Another witch hunt?

Another witch hunt?

The choice of Canadian law professor William Schabas, 63, as chairman of a U.N. human rights panel to investigate violations in the Gaza war does not inspire confidence that the group’s processes or findings will be fair.

Quite simply, Schabas’ anti-Israel politics and his intemperate remarks about Prime Minister Benjamin Netanyahu – which asserted that Netanyahu should be “in the dock of an international court” — raise questions about Schabas’ impartiality and his ability to act as an honest judge in the investigation.  

But you don’t have to be a fan of Netanyahu, or even a supporter of Israel’s right to self-defense, to be concerned about the process that is unfolding. Last month, the U.N. Human Rights Council, which has a long history of hostility toward Israel, approved the creation of the Gaza commission of inquiry to investigate the recent hostilities. And it did so in a lopsided vote: 29 states in favor, 17 abstaining and one — the United States — voting against.  

Given the panel’s history of antagonism toward Israel, critics have good reason to be concerned. Indeed, shortly after the Council vote, 34 U.S. senators wrote to U.N. Secretary General Ban Ki-Moon, criticizing the Council for focusing its investigation on Israel’s actions in the conflict while turning “a blind eye to Hamas’ brazen and depraved use of civilians as human shields.” U.S. Sen. Chuck Schumer (D-N.Y.) called on the U.N. Human Rights Council to remove Schabas from his chairmanship, and the Canadian foreign minister greeted Schabas’ appointment by calling the Council a “sham.”

It is tempting to dismiss any cooperation by Israel with the Schabas-led investigation since it is intended to be an anti-Israel witch hunt. But is it really a good idea to ignore the inquiry and to make no effort to influence its findings? We think not. Israel made that mistake in connection with the U.N. investigation of the 2008-09 offensive in Gaza, and the Council’s resulting Goldstone Report  became the gold standard of anti-Israel bias. This is so, even though the report accused Hamas as well as Israel of potential war crimes and even though Richard Goldstone himself later retracted a section of his findings once Israel provided him with information.

For these reasons we believe that Israel is better off telling its side of the story and by providing details about Hamas’ indiscriminate rocket fire; about its use of women and children as shields for its rockets; about its storing of weapons caches in U.N. buildings, schools and among the civilian population; and about the complex of terror tunnels Hamas built for the sole purpose of  kidnapping and killing Israelis.   
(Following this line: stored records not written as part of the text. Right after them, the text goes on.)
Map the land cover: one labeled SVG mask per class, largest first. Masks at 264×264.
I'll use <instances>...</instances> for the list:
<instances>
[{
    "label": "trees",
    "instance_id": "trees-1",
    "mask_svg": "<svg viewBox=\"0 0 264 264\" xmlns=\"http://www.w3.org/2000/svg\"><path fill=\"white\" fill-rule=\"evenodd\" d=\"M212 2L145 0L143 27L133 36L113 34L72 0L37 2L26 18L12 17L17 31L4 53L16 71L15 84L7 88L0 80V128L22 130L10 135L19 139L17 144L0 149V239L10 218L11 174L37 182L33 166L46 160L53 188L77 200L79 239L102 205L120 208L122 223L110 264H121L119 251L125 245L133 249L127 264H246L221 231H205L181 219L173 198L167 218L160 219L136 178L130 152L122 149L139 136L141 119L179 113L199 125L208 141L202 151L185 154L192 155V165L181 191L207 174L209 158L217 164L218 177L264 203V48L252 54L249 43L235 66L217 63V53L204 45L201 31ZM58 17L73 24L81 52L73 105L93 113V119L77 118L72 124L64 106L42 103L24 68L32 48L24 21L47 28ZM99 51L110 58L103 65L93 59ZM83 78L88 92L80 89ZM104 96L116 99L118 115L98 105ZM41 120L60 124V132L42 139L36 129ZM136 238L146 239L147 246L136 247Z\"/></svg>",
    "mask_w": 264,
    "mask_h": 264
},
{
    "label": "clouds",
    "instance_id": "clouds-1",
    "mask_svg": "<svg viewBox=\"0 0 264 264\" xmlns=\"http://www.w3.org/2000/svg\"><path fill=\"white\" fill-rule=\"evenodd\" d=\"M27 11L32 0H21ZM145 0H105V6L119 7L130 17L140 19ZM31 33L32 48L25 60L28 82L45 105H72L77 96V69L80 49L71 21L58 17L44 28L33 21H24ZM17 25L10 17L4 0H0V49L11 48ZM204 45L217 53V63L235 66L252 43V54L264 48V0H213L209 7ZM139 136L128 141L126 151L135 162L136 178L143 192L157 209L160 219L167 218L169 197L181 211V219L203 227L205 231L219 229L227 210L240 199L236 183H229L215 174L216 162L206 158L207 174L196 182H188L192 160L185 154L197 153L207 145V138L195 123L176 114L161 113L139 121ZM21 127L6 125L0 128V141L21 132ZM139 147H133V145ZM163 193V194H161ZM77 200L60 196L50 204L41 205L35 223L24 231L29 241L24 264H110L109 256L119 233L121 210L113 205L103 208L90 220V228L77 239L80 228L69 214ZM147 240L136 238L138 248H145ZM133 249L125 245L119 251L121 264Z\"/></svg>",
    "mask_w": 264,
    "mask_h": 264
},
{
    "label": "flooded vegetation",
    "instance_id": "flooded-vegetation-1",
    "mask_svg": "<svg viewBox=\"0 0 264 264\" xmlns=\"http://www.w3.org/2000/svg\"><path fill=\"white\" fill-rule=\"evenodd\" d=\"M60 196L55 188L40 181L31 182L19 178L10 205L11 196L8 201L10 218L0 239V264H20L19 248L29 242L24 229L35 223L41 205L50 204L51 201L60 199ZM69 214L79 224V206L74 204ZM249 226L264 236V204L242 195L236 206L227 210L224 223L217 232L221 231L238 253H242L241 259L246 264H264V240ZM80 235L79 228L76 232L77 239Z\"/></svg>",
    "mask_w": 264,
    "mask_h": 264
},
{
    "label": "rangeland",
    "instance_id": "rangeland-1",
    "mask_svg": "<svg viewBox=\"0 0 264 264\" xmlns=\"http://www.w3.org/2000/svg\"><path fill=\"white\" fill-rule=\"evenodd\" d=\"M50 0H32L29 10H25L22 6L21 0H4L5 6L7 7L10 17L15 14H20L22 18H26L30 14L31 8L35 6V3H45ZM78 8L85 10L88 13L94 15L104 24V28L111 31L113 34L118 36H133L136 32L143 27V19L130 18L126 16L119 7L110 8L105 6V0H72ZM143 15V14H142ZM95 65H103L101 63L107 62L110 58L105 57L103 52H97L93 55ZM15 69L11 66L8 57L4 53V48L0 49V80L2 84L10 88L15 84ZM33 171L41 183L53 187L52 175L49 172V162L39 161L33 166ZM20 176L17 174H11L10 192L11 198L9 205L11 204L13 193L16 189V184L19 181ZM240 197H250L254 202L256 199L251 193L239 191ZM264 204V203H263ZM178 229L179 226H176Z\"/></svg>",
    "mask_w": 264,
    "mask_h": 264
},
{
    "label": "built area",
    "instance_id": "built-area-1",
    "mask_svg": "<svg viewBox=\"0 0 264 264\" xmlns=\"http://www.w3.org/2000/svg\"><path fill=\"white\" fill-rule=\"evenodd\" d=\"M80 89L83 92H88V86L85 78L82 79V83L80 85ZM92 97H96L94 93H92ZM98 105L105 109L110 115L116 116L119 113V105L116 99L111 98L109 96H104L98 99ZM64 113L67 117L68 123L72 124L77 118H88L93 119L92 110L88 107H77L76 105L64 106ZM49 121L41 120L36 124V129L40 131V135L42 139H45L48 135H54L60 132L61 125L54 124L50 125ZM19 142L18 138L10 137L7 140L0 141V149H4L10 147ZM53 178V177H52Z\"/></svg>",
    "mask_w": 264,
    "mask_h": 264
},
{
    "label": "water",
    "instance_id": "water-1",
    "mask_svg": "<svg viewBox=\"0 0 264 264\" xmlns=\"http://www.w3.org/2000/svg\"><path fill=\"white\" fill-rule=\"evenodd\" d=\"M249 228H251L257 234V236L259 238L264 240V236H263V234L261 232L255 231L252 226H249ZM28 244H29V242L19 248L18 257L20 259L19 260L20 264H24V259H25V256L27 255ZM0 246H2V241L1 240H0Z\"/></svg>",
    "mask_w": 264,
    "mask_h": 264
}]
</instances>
Given its bias and the predisposition of its membership on anything relating to Israel, it is unlikely that the Human Rights Council would pick anyone more dispassionate than Schabas to lead this politically motivated investigation. But given his record and his offensive public comments regarding Israel and its leadership, Schabas should step aside and let the Council try to find a more appropriate leader.